**** Stored data ****

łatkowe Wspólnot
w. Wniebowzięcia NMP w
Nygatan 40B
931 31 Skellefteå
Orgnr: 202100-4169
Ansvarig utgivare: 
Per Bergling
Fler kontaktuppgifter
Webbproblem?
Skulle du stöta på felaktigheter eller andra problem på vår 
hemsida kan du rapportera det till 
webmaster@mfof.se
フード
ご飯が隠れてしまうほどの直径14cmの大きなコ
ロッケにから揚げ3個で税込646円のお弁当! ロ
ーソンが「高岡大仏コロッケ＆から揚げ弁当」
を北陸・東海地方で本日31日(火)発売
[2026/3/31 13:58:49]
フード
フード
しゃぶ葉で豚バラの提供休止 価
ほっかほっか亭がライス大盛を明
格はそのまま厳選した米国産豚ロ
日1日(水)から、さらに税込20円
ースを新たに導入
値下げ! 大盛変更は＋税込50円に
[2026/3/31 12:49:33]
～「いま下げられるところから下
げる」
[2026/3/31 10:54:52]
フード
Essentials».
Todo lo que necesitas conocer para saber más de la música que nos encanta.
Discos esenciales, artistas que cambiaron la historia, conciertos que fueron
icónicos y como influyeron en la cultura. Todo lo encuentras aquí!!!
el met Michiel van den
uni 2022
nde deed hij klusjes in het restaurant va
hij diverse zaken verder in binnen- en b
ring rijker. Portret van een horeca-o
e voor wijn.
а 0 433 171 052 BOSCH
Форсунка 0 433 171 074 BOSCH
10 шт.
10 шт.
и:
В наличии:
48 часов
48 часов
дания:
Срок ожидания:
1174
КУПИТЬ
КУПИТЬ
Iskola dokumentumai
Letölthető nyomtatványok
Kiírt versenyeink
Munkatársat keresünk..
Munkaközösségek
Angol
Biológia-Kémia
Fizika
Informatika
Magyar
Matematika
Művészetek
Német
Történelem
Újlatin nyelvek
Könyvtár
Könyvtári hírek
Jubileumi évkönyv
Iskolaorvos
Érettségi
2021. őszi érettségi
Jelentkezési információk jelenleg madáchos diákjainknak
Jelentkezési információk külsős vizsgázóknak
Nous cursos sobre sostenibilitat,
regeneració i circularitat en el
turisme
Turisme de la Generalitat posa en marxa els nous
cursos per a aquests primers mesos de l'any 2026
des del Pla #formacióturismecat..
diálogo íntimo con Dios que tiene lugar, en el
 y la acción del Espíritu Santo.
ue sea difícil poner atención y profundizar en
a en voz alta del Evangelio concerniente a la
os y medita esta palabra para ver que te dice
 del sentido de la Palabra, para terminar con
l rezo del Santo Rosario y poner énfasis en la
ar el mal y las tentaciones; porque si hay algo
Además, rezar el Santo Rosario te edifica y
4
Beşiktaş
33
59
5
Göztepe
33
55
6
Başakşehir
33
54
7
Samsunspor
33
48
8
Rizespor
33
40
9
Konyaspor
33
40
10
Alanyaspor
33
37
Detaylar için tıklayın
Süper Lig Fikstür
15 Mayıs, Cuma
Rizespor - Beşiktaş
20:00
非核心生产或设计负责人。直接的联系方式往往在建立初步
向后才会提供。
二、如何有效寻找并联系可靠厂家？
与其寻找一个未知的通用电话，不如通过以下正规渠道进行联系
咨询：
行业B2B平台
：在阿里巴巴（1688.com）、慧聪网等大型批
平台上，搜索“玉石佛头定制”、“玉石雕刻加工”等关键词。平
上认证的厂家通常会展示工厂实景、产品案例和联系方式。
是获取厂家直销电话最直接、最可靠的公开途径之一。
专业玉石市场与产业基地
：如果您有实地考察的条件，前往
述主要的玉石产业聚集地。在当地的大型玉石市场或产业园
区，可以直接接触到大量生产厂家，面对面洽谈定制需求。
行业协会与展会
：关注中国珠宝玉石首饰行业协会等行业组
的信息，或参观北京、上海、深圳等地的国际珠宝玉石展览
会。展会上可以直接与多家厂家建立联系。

****

- _Work order_:
Please put every line from the start of the records through the line that contains "Discos esenciales, artistas" into a JSON list of strings, one string per line, with blank lines left out.

- _Response area_:
[
  "łatkowe Wspólnot",
  "w. Wniebowzięcia NMP w",
  "Nygatan 40B",
  "931 31 Skellefteå",
  "Orgnr: 202100-4169",
  "Ansvarig utgivare: ",
  "Per Bergling",
  "Fler kontaktuppgifter",
  "Webbproblem?",
  "Skulle du stöta på felaktigheter eller andra problem på vår ",
  "hemsida kan du rapportera det till ",
  "webmaster@mfof.se",
  "フード",
  "ご飯が隠れてしまうほどの直径14cmの大きなコ",
  "ロッケにから揚げ3個で税込646円のお弁当! ロ",
  "ーソンが「高岡大仏コロッケ＆から揚げ弁当」",
  "を北陸・東海地方で本日31日(火)発売",
  "[2026/3/31 13:58:49]",
  "フード",
  "フード",
  "しゃぶ葉で豚バラの提供休止 価",
  "ほっかほっか亭がライス大盛を明",
  "格はそのまま厳選した米国産豚ロ",
  "日1日(水)から、さらに税込20円",
  "ースを新たに導入",
  "値下げ! 大盛変更は＋税込50円に",
  "[2026/3/31 12:49:33]",
  "～「いま下げられるところから下",
  "げる」",
  "[2026/3/31 10:54:52]",
  "フード",
  "Essentials».",
  "Todo lo que necesitas conocer para saber más de la música que nos encanta.",
  "Discos esenciales, artistas que cambiaron la historia, conciertos que fueron"
]